> [ABOUT THIS EXERCISE] Exact copies of the lines from the line containing "(304, 463) = (150, 338): keyboard" through the last line of the entries below are the whole answer.
------------------------------------------------------------
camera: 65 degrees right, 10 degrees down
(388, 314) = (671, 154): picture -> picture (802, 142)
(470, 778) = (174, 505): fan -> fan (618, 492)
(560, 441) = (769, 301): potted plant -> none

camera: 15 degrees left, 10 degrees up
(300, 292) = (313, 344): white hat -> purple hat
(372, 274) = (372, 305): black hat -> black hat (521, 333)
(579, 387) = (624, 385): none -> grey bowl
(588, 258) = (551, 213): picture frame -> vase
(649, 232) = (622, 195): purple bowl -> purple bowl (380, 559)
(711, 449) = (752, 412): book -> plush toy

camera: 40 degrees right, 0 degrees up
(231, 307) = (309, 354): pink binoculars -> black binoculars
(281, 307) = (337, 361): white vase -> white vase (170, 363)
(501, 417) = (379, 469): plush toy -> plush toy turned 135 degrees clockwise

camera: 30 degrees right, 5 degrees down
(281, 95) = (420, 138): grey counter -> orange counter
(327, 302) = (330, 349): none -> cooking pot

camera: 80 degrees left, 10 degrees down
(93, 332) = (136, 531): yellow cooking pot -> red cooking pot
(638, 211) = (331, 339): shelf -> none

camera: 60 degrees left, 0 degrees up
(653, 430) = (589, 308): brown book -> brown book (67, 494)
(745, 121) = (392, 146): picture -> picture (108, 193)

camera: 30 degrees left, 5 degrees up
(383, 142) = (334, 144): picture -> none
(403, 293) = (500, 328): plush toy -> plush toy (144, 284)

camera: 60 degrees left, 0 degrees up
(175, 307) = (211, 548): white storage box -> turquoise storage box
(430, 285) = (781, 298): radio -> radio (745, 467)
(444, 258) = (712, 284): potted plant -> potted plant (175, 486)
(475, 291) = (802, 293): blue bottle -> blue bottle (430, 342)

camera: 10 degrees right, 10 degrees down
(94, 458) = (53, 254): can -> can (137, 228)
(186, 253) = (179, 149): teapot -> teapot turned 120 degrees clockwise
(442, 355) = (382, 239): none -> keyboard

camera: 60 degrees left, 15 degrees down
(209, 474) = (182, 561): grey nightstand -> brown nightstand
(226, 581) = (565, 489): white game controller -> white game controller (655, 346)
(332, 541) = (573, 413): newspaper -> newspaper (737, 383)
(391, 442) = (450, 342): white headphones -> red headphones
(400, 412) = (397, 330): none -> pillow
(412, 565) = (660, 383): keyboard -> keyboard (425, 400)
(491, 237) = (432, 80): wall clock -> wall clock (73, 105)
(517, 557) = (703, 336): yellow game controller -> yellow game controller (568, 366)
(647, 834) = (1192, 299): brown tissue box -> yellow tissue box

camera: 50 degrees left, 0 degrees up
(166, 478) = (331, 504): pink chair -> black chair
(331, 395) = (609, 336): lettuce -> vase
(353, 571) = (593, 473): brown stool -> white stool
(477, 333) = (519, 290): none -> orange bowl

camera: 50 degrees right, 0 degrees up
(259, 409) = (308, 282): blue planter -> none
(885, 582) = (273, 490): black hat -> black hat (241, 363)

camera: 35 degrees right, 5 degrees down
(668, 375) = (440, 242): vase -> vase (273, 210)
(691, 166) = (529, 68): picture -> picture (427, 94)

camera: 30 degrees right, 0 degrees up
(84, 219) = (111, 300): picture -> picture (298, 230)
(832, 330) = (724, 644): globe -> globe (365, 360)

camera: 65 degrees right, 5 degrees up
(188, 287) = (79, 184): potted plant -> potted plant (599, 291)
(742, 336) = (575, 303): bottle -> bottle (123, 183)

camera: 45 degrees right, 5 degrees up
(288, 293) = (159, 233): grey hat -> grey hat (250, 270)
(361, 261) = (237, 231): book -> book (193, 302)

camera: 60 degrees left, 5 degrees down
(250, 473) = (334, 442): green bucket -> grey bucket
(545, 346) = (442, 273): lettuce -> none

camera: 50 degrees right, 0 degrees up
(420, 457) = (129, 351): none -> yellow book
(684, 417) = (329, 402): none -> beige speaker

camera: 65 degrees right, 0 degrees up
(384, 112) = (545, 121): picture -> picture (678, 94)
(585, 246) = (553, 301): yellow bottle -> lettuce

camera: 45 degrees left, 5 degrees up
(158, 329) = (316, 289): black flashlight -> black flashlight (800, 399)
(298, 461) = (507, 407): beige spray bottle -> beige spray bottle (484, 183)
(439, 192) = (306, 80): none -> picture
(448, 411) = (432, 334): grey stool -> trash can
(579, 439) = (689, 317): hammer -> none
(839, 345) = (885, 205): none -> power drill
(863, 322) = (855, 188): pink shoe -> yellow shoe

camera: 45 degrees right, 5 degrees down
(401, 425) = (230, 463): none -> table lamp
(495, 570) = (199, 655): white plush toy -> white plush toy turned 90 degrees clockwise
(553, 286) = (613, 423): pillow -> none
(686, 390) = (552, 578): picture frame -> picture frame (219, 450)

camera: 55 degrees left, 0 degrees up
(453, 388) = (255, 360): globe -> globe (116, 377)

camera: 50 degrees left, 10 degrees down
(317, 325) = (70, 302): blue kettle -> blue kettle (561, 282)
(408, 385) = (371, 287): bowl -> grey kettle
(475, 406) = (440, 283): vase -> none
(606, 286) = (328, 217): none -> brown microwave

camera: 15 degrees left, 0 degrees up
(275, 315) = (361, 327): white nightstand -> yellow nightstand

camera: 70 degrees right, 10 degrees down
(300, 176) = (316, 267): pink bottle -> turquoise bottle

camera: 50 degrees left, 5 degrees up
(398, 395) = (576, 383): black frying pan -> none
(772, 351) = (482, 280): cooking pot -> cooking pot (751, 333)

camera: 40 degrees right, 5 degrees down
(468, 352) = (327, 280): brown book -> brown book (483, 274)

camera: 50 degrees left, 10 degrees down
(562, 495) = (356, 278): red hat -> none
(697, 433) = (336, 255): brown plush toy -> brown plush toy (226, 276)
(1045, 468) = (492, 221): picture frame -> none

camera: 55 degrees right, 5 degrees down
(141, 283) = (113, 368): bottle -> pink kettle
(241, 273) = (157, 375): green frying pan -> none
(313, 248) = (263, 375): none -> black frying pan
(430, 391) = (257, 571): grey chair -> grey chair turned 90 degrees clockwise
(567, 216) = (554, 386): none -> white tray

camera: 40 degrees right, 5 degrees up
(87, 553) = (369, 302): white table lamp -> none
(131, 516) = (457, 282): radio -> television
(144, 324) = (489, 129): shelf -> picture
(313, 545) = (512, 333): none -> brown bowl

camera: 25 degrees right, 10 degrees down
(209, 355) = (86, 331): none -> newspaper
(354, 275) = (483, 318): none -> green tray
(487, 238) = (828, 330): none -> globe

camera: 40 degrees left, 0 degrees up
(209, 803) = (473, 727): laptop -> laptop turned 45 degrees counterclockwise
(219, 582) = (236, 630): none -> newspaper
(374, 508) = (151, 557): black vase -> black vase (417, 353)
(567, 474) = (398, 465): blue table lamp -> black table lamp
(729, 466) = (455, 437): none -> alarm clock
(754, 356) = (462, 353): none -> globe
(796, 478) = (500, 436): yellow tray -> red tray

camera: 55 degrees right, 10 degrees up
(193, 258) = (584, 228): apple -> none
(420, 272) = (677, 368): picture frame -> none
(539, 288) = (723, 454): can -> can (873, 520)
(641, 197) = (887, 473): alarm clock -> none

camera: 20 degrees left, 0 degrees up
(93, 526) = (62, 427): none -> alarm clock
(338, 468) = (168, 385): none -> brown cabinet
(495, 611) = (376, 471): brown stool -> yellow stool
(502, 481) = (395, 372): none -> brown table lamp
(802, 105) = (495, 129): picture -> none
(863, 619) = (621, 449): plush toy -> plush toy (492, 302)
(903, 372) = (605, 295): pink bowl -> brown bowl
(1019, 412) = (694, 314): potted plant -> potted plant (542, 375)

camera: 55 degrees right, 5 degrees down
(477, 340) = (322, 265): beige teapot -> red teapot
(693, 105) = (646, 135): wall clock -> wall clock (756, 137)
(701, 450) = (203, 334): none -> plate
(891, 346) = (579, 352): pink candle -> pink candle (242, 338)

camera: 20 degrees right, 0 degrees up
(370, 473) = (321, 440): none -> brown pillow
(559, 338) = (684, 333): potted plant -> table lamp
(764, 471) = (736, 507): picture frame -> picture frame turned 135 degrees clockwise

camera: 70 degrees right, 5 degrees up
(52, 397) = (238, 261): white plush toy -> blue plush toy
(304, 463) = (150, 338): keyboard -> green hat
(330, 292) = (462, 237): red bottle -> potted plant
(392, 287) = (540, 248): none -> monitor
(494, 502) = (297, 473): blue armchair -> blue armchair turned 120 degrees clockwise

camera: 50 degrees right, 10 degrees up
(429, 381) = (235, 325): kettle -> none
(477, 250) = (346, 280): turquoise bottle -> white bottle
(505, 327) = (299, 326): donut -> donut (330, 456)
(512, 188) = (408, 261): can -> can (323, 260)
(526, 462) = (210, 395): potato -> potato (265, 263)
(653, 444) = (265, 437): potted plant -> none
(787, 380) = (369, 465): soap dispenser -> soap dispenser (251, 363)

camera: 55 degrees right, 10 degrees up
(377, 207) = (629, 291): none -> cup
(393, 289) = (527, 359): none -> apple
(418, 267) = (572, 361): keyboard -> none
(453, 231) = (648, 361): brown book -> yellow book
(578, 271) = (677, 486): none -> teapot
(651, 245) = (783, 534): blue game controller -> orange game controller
------------------------------------------------------------
> [WRITTEN SOLUTION]
(304, 463) = (150, 338): keyboard -> green hat
(330, 292) = (462, 237): red bottle -> potted plant
(392, 287) = (540, 248): none -> monitor
(494, 502) = (297, 473): blue armchair -> blue armchair turned 120 degrees clockwise

camera: 50 degrees right, 10 degrees up
(429, 381) = (235, 325): kettle -> none
(477, 250) = (346, 280): turquoise bottle -> white bottle
(505, 327) = (299, 326): donut -> donut (330, 456)
(512, 188) = (408, 261): can -> can (323, 260)
(526, 462) = (210, 395): potato -> potato (265, 263)
(653, 444) = (265, 437): potted plant -> none
(787, 380) = (369, 465): soap dispenser -> soap dispenser (251, 363)

camera: 55 degrees right, 10 degrees up
(377, 207) = (629, 291): none -> cup
(393, 289) = (527, 359): none -> apple
(418, 267) = (572, 361): keyboard -> none
(453, 231) = (648, 361): brown book -> yellow book
(578, 271) = (677, 486): none -> teapot
(651, 245) = (783, 534): blue game controller -> orange game controller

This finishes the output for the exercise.